星降るベランダ

めざせ、アルプスの空気、体内ツェルマット
クロネコチャンは月に~夜空には人の運命の数だけ星がまたたいている

フィッシュカツ

2008-08-14 | NO SMOKING
徳島の田舎で育った私は、子供の頃、頻繁に食卓に上った豆腐とそうめんが嫌いだった。
スーパーなどなかった田舎で売られていた豆腐は、キャッチボールができるほど固いものだった。父の好物だったため、ほぼ毎日食卓に上ったが、私は表面の木綿のチェックの地模様を見ていると食べる物ではないような気がしてくるのだった。
絹ごし豆腐に出会ったのは、大学時代県外に出て自炊を始めた時だった。豆腐がこんなに美味しいものだと初めて知った。今、麻婆豆腐を作るときでも、私は木綿豆腐は使わない。

夏の昼ご飯としてほぼ毎日のように登場した半田そうめんは、全国的に言うと、ほぼひやむぎに相当する太さで、中に数本入っているピンクや緑を食べてしまうと、すぐに食べる意気込みを失った。
大学時代に母から送られるありがたい荷物には時々半田そうめんが入っていた。おすそわけした友人は、これを焼きそばのように調理した。そうめんの太さではないと認定されたのだ。そして、彼女がそうめんはこれだと作ってくれた「揖保の糸」の繊細さに驚いた。これは、別世界のものだと思った。
その時から現在に至るまで、夏の昼の主食は「揖保の糸」である。

このように、田舎育ちの私は、徳島の田舎生まれの食べ物に背を向けて、生きてきたのだけれど、何処にいても、これだけは、絶対なくてはならない故郷の味がある。
それは「すだち」。田舎の家にはこの木があって、もうすぐ収穫の時期だ。
あらゆるものにかける。味噌汁の苦手な私もこれを絞ると完食できる。

そして、「フィッシュカツ」である。
高校時代、お弁当のおかずによく入っていた。
カレー風味のピリリとした後味の厚さ5ミリくらいの練り物に衣をつけて揚げた、カツというには、余りにも嘘っぽい、安いお惣菜である。
なくてはならないというのではないが、徳島を離れたら、売っていなかった。県外では作られていない、実にローカルな食べ物だったのだ。少し恋しくなった。
だから、徳島に帰るたびに、高速鳴門のバス案内所の横のコンビニで売られている「小松島カツ」を、お弁当のおかず用に買って帰る。ついでに、エビ竹輪も。
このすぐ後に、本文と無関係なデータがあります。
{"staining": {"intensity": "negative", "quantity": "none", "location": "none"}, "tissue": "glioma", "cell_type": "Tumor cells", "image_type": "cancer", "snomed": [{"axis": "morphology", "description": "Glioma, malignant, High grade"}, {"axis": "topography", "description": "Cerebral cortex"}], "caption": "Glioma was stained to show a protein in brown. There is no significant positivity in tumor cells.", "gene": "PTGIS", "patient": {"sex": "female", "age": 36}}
夫のお弁当を作って2年、最近は作るのが楽しくなった。

 
    フィッシュカツ入ってます         
      
 

 
                            フィッシュカツ入ってます 

~「信じられない」って言ってたTさん、私、本当に毎日愛妻弁当作ってるでしょ。